COLLINS, JOHN (1632?–1687), congregational minister, was born in England, but educated in America. It is not impossible that he was the John Collins, aged three years, who sailed for New England in the Abigail on 30 June 1635, with the rest of the family of Henry Collins, starch-maker, whose conformity was certified by the minister of Stepney parish. His father became a deacon of the congregational church at Cambridge, Mass. John graduated at Harvard in 1649, and became a fellow. In 1659 he was acting as chaplain to General Monk, whom he accompanied from Scotland to London. Monk dismissed his independent chaplains in March 1660, when he turned to the presbyterians. Collins held no preferment at the date of the Uniformity Act of 1662, but is included by Calamy among the silenced ministers. Subsequently he succeeded Thomas Mallory (ejected from the lectureship of St. Michael's, Crooked Lane) as pastor of a congregational church in Lime Street. He was also one of the Pinners' Hall lecturers. He is described as a good preacher, and a man of catholic spirit. He died on 3 Dec. 1687. His son Thomas (educated at Utrecht) was elected copastor at Lime Street in 1697. According to Calamy, Collins published no separate work, but furnished a sermon to the London 'Farewell Sermons' (1663), 8vo; and another (anonymous) to the third volume (1676) of 'Morning Exercise at Cripplegate,' edited by Samuel Annesley, D.D. [q. v.] In conjunction with James Baron, B.D., he wrote a prefatory epistle to Ralph Venning's 'Remains, or Christ's School,' &c. (1675), 8vo; he also wrote an epistle prefixed to a 'Discourse of the Glory to which God hath called Believers' (1677), 12mo, by Jonathan Mitchel, a New England divine.
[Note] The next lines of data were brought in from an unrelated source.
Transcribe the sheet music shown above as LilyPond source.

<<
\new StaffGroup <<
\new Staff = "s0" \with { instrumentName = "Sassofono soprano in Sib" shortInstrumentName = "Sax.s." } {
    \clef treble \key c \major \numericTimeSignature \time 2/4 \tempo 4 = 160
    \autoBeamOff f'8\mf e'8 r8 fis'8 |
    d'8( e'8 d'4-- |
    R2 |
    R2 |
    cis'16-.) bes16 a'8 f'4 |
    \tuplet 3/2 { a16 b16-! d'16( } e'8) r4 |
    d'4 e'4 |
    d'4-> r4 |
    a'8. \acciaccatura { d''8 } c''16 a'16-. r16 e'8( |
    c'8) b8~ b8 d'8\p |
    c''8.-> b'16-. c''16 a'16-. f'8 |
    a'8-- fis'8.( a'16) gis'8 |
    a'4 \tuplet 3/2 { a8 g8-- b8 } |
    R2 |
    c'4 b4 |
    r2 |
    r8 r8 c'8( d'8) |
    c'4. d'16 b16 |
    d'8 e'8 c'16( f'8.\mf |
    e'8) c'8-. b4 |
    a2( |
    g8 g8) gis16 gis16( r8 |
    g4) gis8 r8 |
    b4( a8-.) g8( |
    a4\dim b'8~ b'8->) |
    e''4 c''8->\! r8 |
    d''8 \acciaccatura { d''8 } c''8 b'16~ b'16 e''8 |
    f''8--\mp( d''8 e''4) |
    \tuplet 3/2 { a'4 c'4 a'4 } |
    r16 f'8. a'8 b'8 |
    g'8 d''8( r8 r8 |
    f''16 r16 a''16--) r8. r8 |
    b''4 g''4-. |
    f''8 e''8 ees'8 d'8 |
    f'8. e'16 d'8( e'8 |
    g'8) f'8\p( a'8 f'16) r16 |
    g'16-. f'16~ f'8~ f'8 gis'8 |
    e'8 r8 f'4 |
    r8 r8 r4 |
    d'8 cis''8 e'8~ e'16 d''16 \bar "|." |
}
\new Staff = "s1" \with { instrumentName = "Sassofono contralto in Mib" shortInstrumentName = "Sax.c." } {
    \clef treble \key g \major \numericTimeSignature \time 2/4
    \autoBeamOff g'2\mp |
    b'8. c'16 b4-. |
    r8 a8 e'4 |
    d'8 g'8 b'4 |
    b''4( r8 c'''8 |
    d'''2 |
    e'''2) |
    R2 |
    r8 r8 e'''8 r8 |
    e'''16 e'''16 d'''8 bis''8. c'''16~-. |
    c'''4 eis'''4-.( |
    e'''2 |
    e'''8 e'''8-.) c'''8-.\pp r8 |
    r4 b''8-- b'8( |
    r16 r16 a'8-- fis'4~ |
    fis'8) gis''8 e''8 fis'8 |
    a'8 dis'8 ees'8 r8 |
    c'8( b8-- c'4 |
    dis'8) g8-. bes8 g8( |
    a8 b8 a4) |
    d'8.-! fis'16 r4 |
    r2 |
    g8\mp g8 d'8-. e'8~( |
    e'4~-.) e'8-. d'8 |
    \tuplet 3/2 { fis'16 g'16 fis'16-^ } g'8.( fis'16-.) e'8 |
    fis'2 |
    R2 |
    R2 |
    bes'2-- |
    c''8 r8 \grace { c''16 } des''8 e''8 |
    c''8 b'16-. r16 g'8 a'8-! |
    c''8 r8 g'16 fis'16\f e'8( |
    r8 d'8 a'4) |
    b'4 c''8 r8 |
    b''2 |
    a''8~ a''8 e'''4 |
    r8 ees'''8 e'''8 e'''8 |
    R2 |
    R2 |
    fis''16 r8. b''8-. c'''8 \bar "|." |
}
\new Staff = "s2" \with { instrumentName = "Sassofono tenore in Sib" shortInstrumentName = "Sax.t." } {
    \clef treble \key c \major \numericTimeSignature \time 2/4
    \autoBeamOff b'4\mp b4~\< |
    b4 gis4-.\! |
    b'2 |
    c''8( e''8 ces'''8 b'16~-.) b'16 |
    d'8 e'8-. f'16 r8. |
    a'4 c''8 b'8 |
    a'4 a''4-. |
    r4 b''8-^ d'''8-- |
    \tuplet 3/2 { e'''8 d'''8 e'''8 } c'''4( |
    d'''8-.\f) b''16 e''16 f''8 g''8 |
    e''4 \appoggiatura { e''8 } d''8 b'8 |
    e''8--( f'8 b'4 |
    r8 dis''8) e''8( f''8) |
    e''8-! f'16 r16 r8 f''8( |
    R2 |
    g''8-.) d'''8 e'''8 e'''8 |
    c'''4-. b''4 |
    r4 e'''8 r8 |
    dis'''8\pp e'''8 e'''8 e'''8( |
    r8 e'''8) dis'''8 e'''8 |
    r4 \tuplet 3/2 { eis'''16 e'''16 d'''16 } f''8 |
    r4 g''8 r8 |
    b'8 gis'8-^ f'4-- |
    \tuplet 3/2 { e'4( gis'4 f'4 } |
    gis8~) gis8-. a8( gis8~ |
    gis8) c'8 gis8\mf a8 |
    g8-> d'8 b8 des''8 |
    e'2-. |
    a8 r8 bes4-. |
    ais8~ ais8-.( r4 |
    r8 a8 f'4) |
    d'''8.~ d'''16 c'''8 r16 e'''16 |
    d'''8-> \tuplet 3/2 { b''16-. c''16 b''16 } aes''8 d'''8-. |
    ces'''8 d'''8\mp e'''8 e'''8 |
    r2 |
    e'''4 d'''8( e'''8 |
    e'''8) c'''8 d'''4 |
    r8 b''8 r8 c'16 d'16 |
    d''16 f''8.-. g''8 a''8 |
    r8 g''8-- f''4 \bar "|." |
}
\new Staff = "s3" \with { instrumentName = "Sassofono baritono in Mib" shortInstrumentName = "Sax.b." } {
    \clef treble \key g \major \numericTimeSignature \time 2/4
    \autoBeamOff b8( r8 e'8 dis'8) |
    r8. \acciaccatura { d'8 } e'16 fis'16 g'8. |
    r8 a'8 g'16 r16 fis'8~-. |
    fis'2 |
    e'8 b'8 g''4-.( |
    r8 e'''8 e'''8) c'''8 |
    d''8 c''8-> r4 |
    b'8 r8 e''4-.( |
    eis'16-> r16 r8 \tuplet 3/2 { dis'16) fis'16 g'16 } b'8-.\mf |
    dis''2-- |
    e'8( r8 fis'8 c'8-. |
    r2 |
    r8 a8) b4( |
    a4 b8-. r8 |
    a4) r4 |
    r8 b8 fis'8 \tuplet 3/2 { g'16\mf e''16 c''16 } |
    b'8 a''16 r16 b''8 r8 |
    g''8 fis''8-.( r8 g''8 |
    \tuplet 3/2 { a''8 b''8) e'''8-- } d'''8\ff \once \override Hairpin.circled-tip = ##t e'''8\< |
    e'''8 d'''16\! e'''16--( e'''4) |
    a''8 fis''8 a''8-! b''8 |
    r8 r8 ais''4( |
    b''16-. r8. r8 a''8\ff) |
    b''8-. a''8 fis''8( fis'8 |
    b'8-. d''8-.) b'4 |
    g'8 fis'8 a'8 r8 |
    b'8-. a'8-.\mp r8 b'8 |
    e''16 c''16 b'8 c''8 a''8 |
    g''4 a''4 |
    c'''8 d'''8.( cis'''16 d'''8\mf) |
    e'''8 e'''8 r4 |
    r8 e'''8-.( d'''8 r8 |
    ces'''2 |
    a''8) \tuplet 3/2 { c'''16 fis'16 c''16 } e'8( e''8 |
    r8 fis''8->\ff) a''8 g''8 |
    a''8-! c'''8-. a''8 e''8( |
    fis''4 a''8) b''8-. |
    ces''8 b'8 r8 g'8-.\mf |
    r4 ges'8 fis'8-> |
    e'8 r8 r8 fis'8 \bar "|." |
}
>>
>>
[Cotton Mather's Hist. New Eng. (1702), pt. iv. 136, 200; Calamy's Account (1713), p. 837; Continuation (1727), p. 962; Palmer's Nonconf. Memorial (1802), ii. 4, (1803) iii. 511; Hist. Acct. of my own Life, 2nd ed. (1830), i. 142; Neal's Hist. Puritans (Dublin, 1759), iv. 203; Original Lists of Emigrants to America (1874), p. 97.]